● GOAL OF THE EXERCISE
Where in the data below does the word "forward" appear? Copy each line that holds it.

[Photos with located objects]
########

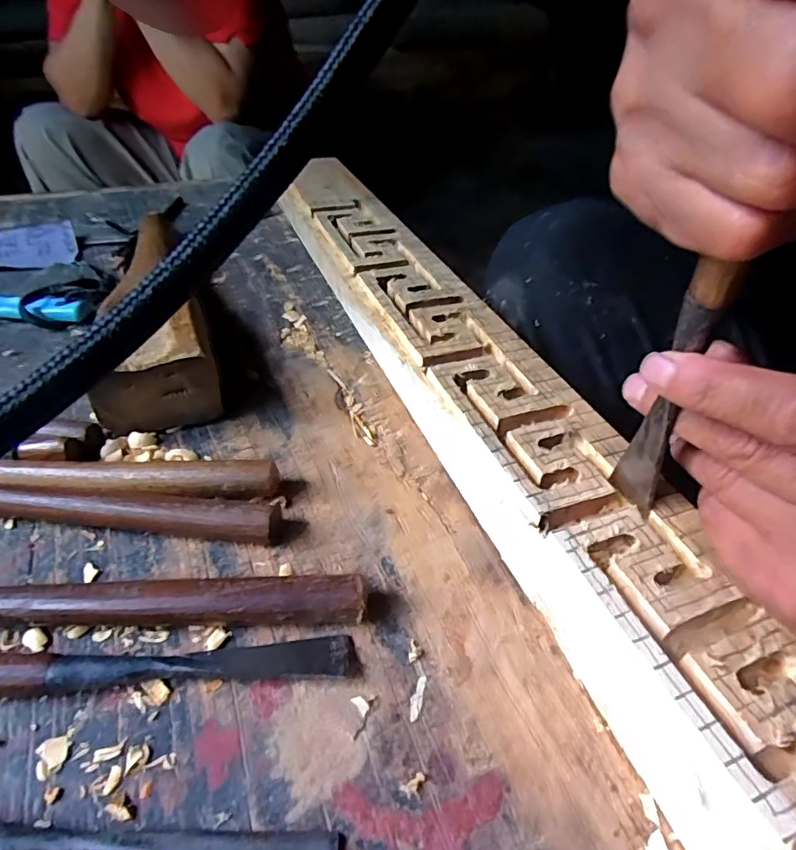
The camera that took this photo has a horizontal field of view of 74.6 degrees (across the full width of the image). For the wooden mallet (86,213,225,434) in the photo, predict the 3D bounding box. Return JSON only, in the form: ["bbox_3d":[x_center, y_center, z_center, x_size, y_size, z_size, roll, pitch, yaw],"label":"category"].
[{"bbox_3d":[-0.170,-0.080,0.352,0.067,0.046,0.217,-15,45,-19],"label":"wooden mallet"}]

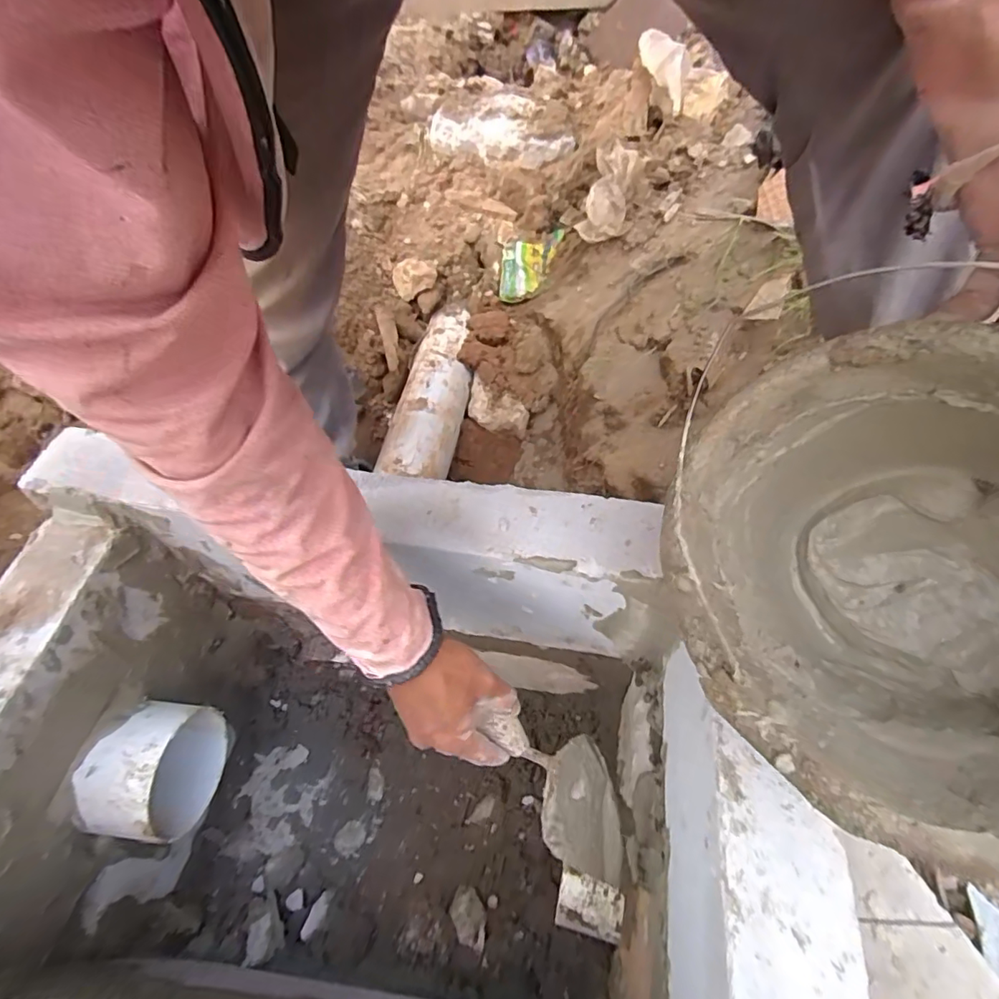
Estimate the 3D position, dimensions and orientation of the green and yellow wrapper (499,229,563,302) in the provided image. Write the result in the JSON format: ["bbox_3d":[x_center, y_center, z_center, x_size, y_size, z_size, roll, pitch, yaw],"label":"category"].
[{"bbox_3d":[0.060,-0.434,0.986,0.127,0.020,0.111,-10,85,14],"label":"green and yellow wrapper"}]

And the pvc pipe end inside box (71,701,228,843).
[{"bbox_3d":[-0.330,0.258,0.503,0.070,0.107,0.111,5,56,5],"label":"pvc pipe end inside box"}]

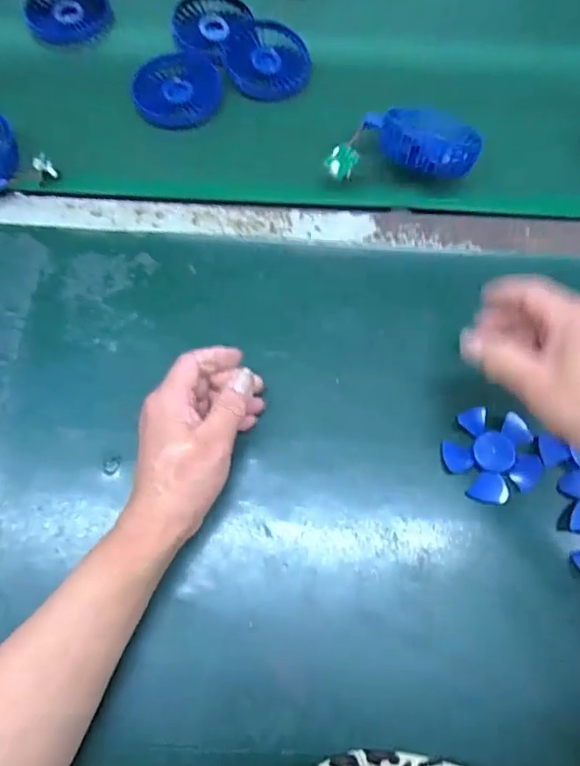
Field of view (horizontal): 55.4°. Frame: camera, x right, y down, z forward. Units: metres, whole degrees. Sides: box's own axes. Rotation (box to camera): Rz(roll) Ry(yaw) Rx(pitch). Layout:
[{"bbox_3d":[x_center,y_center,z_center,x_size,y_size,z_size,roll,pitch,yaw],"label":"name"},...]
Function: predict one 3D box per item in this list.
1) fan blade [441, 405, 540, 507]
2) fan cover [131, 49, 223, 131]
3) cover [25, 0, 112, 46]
[{"bbox_3d":[0.154,0.054,0.424,0.067,0.010,0.069,0,70,-1],"label":"fan blade"},{"bbox_3d":[-0.111,-0.291,0.548,0.085,0.017,0.088,-14,71,-6],"label":"fan cover"},{"bbox_3d":[-0.231,-0.389,0.576,0.082,0.009,0.090,-21,72,-9],"label":"cover"}]

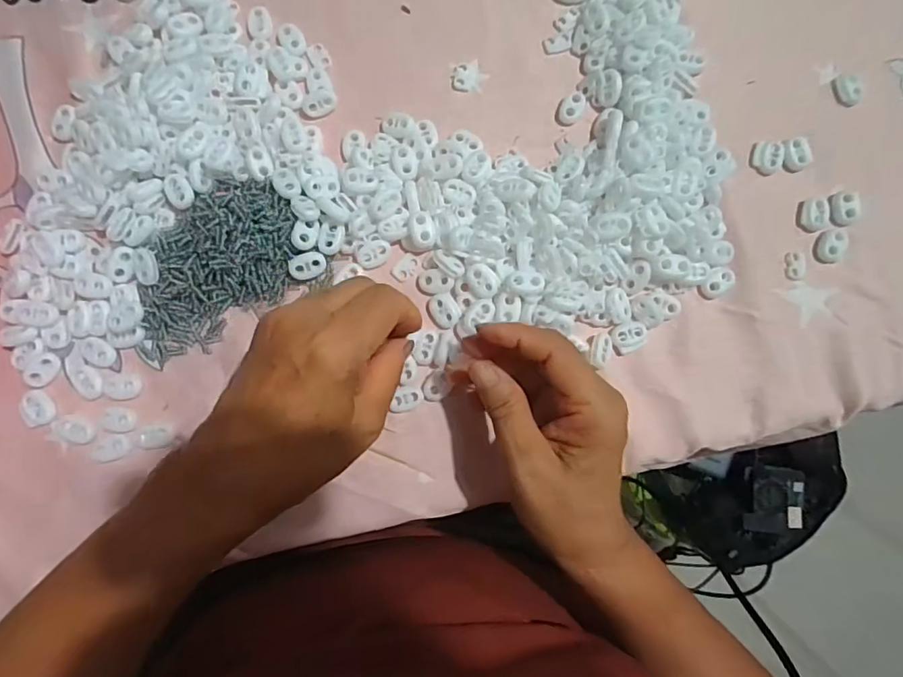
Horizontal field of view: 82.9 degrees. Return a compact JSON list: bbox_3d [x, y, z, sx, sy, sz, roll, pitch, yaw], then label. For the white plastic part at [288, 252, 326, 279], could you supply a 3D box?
[{"bbox_3d":[-0.089,-0.045,0.315,0.022,0.005,0.014,-18,86,-3],"label":"white plastic part"}]

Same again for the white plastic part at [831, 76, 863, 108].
[{"bbox_3d":[0.263,-0.165,0.340,0.014,0.006,0.022,-23,86,-3],"label":"white plastic part"}]

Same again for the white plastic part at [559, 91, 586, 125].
[{"bbox_3d":[0.080,-0.152,0.336,0.014,0.004,0.022,24,85,1],"label":"white plastic part"}]

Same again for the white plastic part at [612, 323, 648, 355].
[{"bbox_3d":[0.112,-0.001,0.319,0.021,0.004,0.017,-18,86,-3],"label":"white plastic part"}]

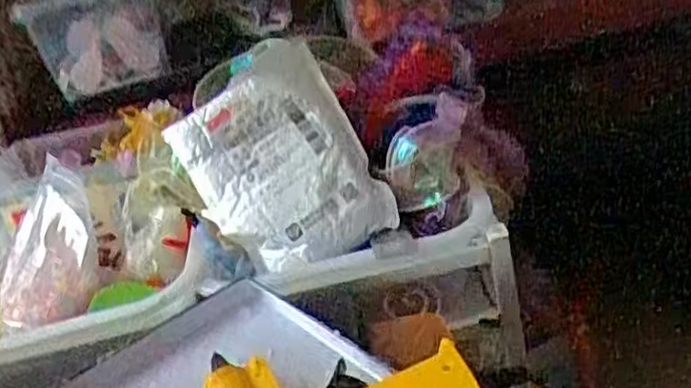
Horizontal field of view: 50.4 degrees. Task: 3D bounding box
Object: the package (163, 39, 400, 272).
[{"bbox_3d":[-0.056,-0.027,0.596,0.135,0.179,0.028,-30,-6,-2],"label":"package"}]

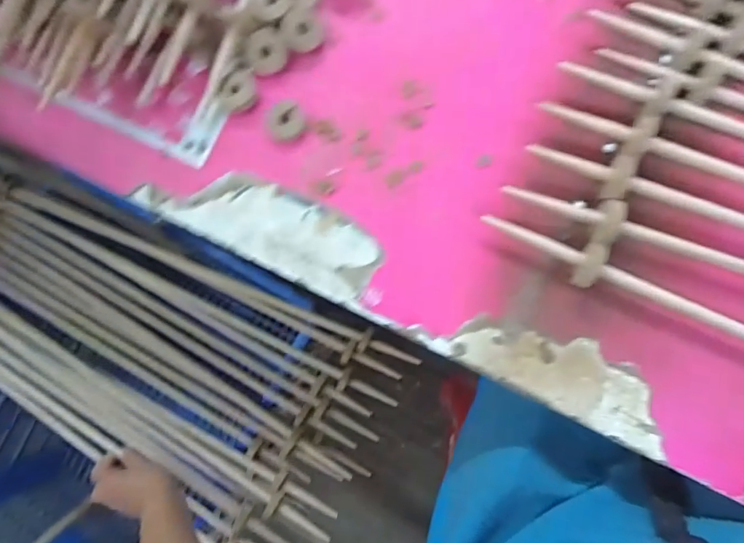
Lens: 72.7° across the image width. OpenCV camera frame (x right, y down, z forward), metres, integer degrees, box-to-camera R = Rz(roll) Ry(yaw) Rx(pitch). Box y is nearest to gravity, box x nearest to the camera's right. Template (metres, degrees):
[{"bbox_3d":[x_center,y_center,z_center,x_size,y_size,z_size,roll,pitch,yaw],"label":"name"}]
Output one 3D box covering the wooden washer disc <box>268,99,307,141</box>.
[{"bbox_3d":[-0.075,-0.131,0.442,0.032,0.013,0.032,0,86,6],"label":"wooden washer disc"}]

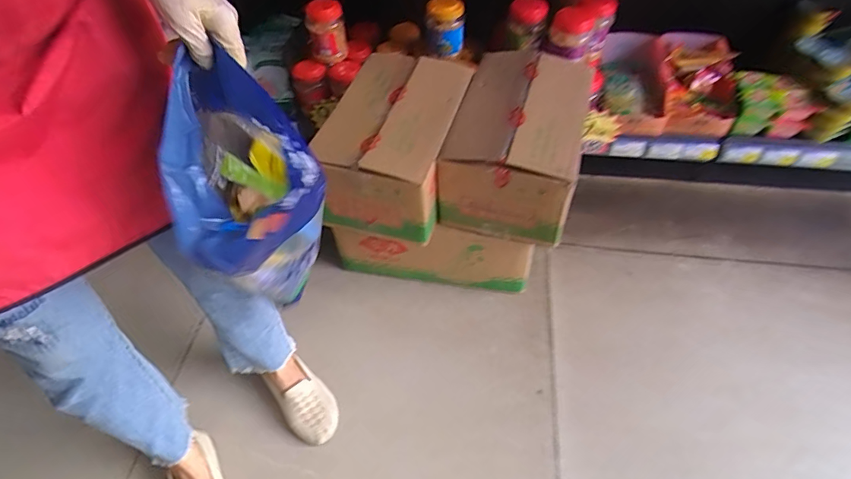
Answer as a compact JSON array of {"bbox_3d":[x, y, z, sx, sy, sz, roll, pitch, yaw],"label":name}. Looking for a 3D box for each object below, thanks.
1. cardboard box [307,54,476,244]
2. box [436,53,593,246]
[{"bbox_3d":[-0.059,-0.225,1.005,0.250,0.167,0.427,12,53,11],"label":"cardboard box"},{"bbox_3d":[0.197,-0.209,0.979,0.241,0.195,0.376,13,53,12],"label":"box"}]

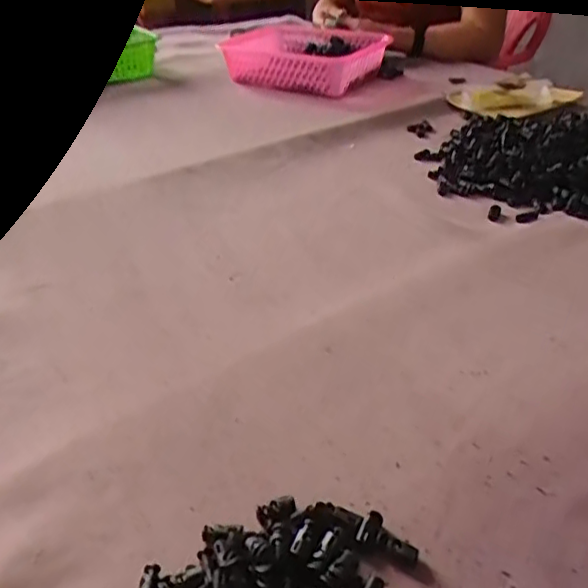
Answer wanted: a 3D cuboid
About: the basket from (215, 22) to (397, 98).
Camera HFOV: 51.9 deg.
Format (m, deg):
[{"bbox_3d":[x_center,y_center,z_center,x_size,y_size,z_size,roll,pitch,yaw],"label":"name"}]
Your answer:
[{"bbox_3d":[0.029,-0.447,1.158,0.264,0.087,0.200,23,43,31],"label":"basket"}]

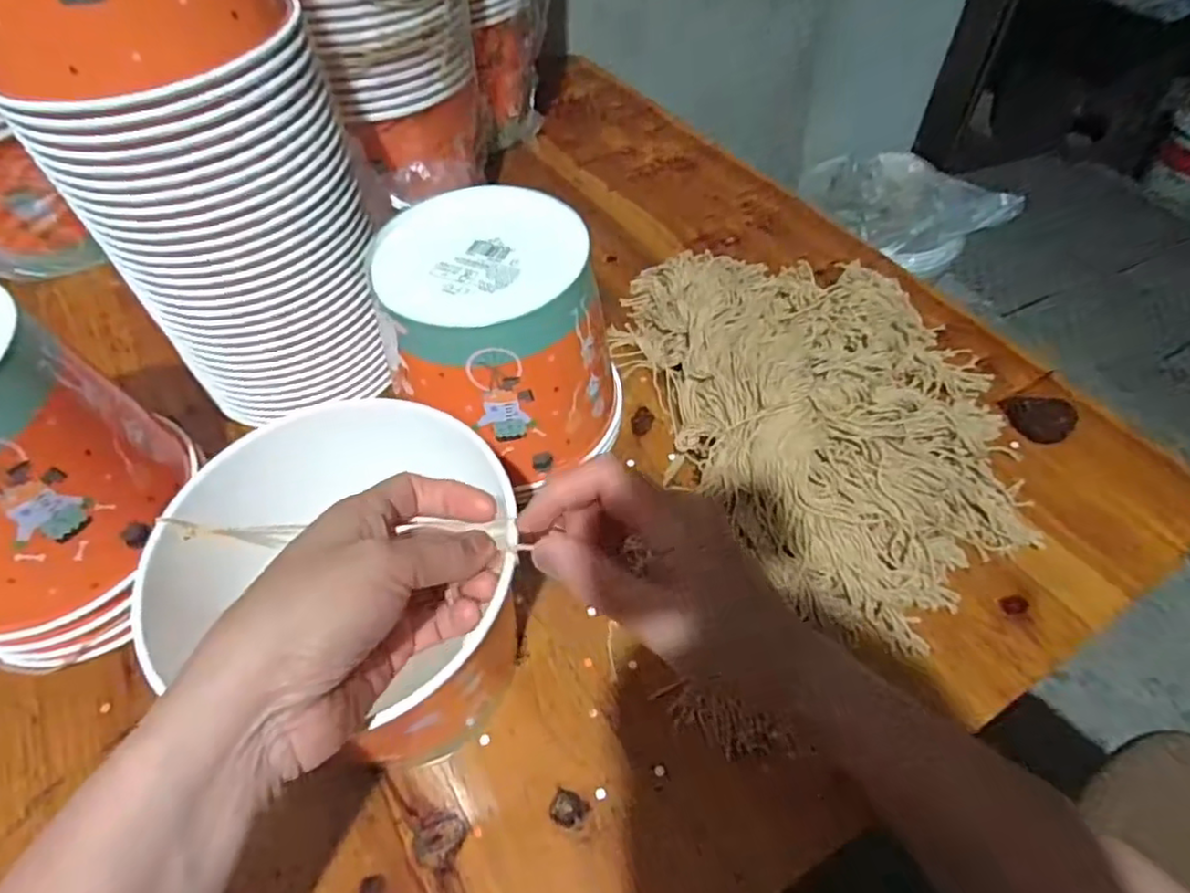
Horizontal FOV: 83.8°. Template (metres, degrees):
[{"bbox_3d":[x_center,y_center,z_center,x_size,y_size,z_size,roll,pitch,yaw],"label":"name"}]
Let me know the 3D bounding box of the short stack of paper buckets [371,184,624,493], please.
[{"bbox_3d":[-0.058,-0.064,0.446,0.140,0.153,0.146,-16,54,-10],"label":"short stack of paper buckets"}]

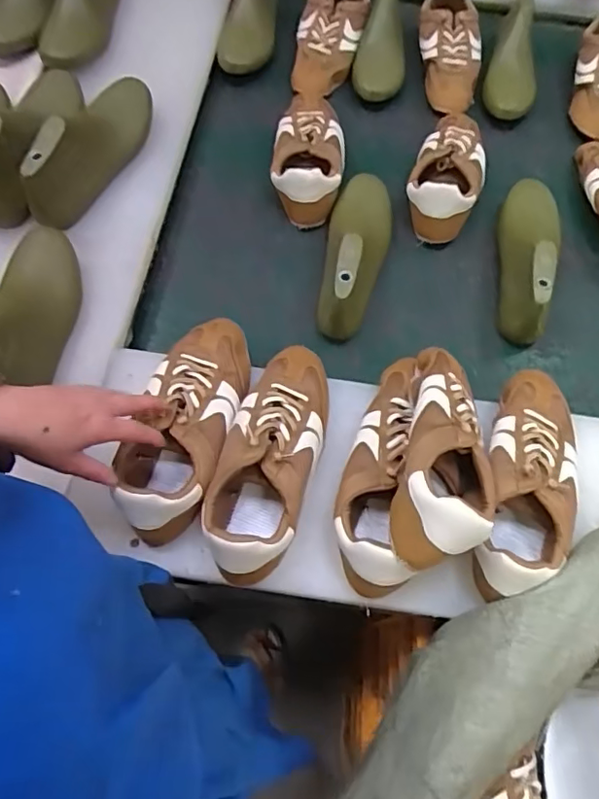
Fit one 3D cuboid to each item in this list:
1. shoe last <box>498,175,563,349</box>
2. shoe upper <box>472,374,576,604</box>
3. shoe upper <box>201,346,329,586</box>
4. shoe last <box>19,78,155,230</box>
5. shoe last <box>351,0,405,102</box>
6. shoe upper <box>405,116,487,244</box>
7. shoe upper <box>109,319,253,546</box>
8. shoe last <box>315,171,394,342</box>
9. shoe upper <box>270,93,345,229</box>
[{"bbox_3d":[0.310,-0.201,0.739,0.073,0.094,0.246,8,66,3],"label":"shoe last"},{"bbox_3d":[0.237,0.077,0.570,0.094,0.082,0.258,18,67,8],"label":"shoe upper"},{"bbox_3d":[-0.029,0.051,0.563,0.092,0.077,0.253,15,66,7],"label":"shoe upper"},{"bbox_3d":[-0.274,-0.344,0.715,0.079,0.087,0.257,18,67,8],"label":"shoe last"},{"bbox_3d":[0.143,-0.588,0.918,0.075,0.074,0.238,13,66,5],"label":"shoe last"},{"bbox_3d":[0.219,-0.343,0.812,0.104,0.074,0.235,18,67,8],"label":"shoe upper"},{"bbox_3d":[-0.117,0.019,0.579,0.096,0.079,0.245,11,60,4],"label":"shoe upper"},{"bbox_3d":[0.072,-0.206,0.733,0.087,0.094,0.247,7,66,3],"label":"shoe last"},{"bbox_3d":[0.016,-0.370,0.808,0.105,0.066,0.245,3,66,1],"label":"shoe upper"}]

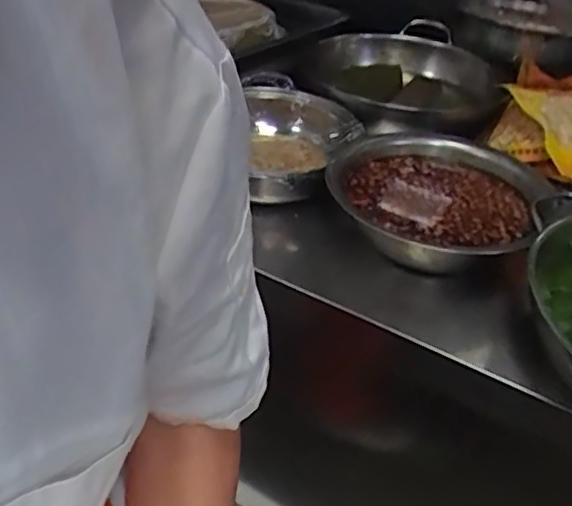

########

● RESPONSE BELOW
Field of view (horizontal): 55.4°. Frame: camera, x right, y down, z forward. Units: metres, whole degrees. Sides: box's own axes. Rotation (box to camera): Rz(roll) Ry(yaw) Rx(pitch). Layout:
Lens: 72.7° across the image width. OpenCV camera frame (x right, y down, z forward), metres, integer degrees, box-to-camera R = Rz(roll) Ry(yaw) Rx(pitch). Box y is nearest to gravity, box x nearest to the camera's right. Template (metres, degrees):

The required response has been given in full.